(What is required)
Print all the records exactly as they stand.

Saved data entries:
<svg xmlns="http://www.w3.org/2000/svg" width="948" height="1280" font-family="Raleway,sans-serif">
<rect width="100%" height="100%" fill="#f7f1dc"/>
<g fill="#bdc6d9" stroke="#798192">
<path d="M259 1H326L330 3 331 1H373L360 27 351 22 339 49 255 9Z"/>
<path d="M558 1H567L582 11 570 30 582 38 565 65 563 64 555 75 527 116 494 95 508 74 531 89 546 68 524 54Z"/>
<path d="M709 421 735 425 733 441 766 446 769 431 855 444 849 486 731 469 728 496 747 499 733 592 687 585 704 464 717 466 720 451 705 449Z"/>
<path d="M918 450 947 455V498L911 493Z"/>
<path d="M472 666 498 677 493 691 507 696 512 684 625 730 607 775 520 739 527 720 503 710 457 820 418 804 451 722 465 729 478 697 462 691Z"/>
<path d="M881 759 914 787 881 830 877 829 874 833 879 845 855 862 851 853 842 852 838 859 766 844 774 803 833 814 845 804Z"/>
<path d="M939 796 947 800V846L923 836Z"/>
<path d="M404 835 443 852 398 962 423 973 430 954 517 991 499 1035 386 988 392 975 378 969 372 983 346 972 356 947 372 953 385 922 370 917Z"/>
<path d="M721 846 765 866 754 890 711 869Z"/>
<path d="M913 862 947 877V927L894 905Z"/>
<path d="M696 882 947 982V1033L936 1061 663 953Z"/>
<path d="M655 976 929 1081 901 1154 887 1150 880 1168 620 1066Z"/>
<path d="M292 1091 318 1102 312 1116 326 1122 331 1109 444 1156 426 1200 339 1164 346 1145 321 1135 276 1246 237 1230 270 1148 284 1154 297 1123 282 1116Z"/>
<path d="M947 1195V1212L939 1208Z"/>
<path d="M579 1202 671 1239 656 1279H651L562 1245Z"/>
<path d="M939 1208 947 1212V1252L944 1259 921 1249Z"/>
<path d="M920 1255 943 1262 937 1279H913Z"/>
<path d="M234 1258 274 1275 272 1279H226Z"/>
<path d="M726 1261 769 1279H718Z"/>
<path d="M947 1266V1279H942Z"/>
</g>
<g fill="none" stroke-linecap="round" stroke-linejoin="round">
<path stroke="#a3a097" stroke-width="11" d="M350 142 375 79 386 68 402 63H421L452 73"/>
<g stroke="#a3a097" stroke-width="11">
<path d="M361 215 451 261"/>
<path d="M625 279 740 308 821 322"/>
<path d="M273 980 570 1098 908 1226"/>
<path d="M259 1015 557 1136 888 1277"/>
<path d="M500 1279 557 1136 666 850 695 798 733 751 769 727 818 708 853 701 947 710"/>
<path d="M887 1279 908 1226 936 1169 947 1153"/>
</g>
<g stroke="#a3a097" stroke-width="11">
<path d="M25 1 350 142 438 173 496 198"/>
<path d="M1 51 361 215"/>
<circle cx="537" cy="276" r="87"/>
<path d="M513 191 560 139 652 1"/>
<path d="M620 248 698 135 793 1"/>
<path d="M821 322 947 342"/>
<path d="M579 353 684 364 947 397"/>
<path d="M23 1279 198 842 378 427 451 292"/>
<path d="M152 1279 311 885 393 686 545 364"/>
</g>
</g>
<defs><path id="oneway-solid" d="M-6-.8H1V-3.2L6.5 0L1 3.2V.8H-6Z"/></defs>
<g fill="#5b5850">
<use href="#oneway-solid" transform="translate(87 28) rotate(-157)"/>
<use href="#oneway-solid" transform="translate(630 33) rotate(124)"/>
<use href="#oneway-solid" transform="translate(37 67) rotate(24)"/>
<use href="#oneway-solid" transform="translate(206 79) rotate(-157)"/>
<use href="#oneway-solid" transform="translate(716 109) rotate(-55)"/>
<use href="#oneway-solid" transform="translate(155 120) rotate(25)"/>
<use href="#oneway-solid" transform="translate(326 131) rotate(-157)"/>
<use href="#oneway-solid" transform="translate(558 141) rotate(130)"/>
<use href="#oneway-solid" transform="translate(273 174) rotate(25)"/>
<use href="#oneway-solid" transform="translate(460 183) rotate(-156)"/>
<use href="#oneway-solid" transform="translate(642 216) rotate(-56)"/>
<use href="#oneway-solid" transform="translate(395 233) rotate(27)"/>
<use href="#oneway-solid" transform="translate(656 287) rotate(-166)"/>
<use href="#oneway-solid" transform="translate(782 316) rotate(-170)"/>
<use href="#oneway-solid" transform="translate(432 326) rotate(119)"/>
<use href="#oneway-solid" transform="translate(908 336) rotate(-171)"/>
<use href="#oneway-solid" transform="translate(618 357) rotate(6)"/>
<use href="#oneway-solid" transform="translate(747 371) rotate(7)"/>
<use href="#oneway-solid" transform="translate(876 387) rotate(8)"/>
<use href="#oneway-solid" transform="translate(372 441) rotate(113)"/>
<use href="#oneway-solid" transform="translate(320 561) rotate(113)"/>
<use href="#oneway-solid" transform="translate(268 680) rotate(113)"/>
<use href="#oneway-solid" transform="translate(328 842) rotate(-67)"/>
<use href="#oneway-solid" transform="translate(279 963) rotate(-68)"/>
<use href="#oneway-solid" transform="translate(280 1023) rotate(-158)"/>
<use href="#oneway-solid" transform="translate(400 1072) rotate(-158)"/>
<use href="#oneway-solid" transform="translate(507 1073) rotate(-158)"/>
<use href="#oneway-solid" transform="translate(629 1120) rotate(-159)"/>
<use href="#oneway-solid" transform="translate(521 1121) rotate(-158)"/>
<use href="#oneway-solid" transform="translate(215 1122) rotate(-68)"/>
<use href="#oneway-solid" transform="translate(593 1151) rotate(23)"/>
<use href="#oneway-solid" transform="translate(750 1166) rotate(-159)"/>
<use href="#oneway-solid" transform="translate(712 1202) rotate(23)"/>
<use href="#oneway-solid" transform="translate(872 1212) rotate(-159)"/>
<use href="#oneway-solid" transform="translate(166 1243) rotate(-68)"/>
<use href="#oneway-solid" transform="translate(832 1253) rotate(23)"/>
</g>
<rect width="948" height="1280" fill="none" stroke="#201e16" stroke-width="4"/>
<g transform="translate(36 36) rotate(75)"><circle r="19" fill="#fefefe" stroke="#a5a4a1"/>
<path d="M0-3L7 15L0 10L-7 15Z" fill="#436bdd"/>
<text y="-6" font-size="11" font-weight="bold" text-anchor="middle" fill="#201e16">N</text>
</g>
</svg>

(Task response)
<svg xmlns="http://www.w3.org/2000/svg" width="948" height="1280" font-family="Raleway,sans-serif">
<rect width="100%" height="100%" fill="#f7f1dc"/>
<g fill="#bdc6d9" stroke="#798192">
<path d="M259 1H326L330 3 331 1H373L360 27 351 22 339 49 255 9Z"/>
<path d="M558 1H567L582 11 570 30 582 38 565 65 563 64 555 75 527 116 494 95 508 74 531 89 546 68 524 54Z"/>
<path d="M709 421 735 425 733 441 766 446 769 431 855 444 849 486 731 469 728 496 747 499 733 592 687 585 704 464 717 466 720 451 705 449Z"/>
<path d="M918 450 947 455V498L911 493Z"/>
<path d="M472 666 498 677 493 691 507 696 512 684 625 730 607 775 520 739 527 720 503 710 457 820 418 804 451 722 465 729 478 697 462 691Z"/>
<path d="M881 759 914 787 881 830 877 829 874 833 879 845 855 862 851 853 842 852 838 859 766 844 774 803 833 814 845 804Z"/>
<path d="M939 796 947 800V846L923 836Z"/>
<path d="M404 835 443 852 398 962 423 973 430 954 517 991 499 1035 386 988 392 975 378 969 372 983 346 972 356 947 372 953 385 922 370 917Z"/>
<path d="M721 846 765 866 754 890 711 869Z"/>
<path d="M913 862 947 877V927L894 905Z"/>
<path d="M696 882 947 982V1033L936 1061 663 953Z"/>
<path d="M655 976 929 1081 901 1154 887 1150 880 1168 620 1066Z"/>
<path d="M292 1091 318 1102 312 1116 326 1122 331 1109 444 1156 426 1200 339 1164 346 1145 321 1135 276 1246 237 1230 270 1148 284 1154 297 1123 282 1116Z"/>
<path d="M947 1195V1212L939 1208Z"/>
<path d="M579 1202 671 1239 656 1279H651L562 1245Z"/>
<path d="M939 1208 947 1212V1252L944 1259 921 1249Z"/>
<path d="M920 1255 943 1262 937 1279H913Z"/>
<path d="M234 1258 274 1275 272 1279H226Z"/>
<path d="M726 1261 769 1279H718Z"/>
<path d="M947 1266V1279H942Z"/>
</g>
<g fill="none" stroke-linecap="round" stroke-linejoin="round">
<path stroke="#a3a097" stroke-width="11" d="M350 142 375 79 386 68 402 63H421L452 73"/>
<g stroke="#a3a097" stroke-width="11">
<path d="M361 215 451 261"/>
<path d="M625 279 740 308 821 322"/>
<path d="M273 980 570 1098 908 1226"/>
<path d="M259 1015 557 1136 888 1277"/>
<path d="M500 1279 557 1136 666 850 695 798 733 751 769 727 818 708 853 701 947 710"/>
<path d="M887 1279 908 1226 936 1169 947 1153"/>
</g>
<g stroke="#a3a097" stroke-width="11">
<path d="M25 1 350 142 438 173 496 198"/>
<path d="M1 51 361 215"/>
<circle cx="537" cy="276" r="87"/>
<path d="M513 191 560 139 652 1"/>
<path d="M620 248 698 135 793 1"/>
<path d="M821 322 947 342"/>
<path d="M579 353 684 364 947 397"/>
<path d="M23 1279 198 842 378 427 451 292"/>
<path d="M152 1279 311 885 393 686 545 364"/>
</g>
</g>
<defs><path id="oneway-solid" d="M-6-.8H1V-3.2L6.5 0L1 3.2V.8H-6Z"/></defs>
<g fill="#5b5850">
<use href="#oneway-solid" transform="translate(87 28) rotate(-157)"/>
<use href="#oneway-solid" transform="translate(630 33) rotate(124)"/>
<use href="#oneway-solid" transform="translate(37 67) rotate(24)"/>
<use href="#oneway-solid" transform="translate(206 79) rotate(-157)"/>
<use href="#oneway-solid" transform="translate(716 109) rotate(-55)"/>
<use href="#oneway-solid" transform="translate(155 120) rotate(25)"/>
<use href="#oneway-solid" transform="translate(326 131) rotate(-157)"/>
<use href="#oneway-solid" transform="translate(558 141) rotate(130)"/>
<use href="#oneway-solid" transform="translate(273 174) rotate(25)"/>
<use href="#oneway-solid" transform="translate(460 183) rotate(-156)"/>
<use href="#oneway-solid" transform="translate(642 216) rotate(-56)"/>
<use href="#oneway-solid" transform="translate(395 233) rotate(27)"/>
<use href="#oneway-solid" transform="translate(656 287) rotate(-166)"/>
<use href="#oneway-solid" transform="translate(782 316) rotate(-170)"/>
<use href="#oneway-solid" transform="translate(432 326) rotate(119)"/>
<use href="#oneway-solid" transform="translate(908 336) rotate(-171)"/>
<use href="#oneway-solid" transform="translate(618 357) rotate(6)"/>
<use href="#oneway-solid" transform="translate(747 371) rotate(7)"/>
<use href="#oneway-solid" transform="translate(876 387) rotate(8)"/>
<use href="#oneway-solid" transform="translate(372 441) rotate(113)"/>
<use href="#oneway-solid" transform="translate(320 561) rotate(113)"/>
<use href="#oneway-solid" transform="translate(268 680) rotate(113)"/>
<use href="#oneway-solid" transform="translate(328 842) rotate(-67)"/>
<use href="#oneway-solid" transform="translate(279 963) rotate(-68)"/>
<use href="#oneway-solid" transform="translate(280 1023) rotate(-158)"/>
<use href="#oneway-solid" transform="translate(400 1072) rotate(-158)"/>
<use href="#oneway-solid" transform="translate(507 1073) rotate(-158)"/>
<use href="#oneway-solid" transform="translate(629 1120) rotate(-159)"/>
<use href="#oneway-solid" transform="translate(521 1121) rotate(-158)"/>
<use href="#oneway-solid" transform="translate(215 1122) rotate(-68)"/>
<use href="#oneway-solid" transform="translate(593 1151) rotate(23)"/>
<use href="#oneway-solid" transform="translate(750 1166) rotate(-159)"/>
<use href="#oneway-solid" transform="translate(712 1202) rotate(23)"/>
<use href="#oneway-solid" transform="translate(872 1212) rotate(-159)"/>
<use href="#oneway-solid" transform="translate(166 1243) rotate(-68)"/>
<use href="#oneway-solid" transform="translate(832 1253) rotate(23)"/>
</g>
<rect width="948" height="1280" fill="none" stroke="#201e16" stroke-width="4"/>
<g transform="translate(36 36) rotate(75)"><circle r="19" fill="#fefefe" stroke="#a5a4a1"/>
<path d="M0-3L7 15L0 10L-7 15Z" fill="#436bdd"/>
<text y="-6" font-size="11" font-weight="bold" text-anchor="middle" fill="#201e16">N</text>
</g>
</svg>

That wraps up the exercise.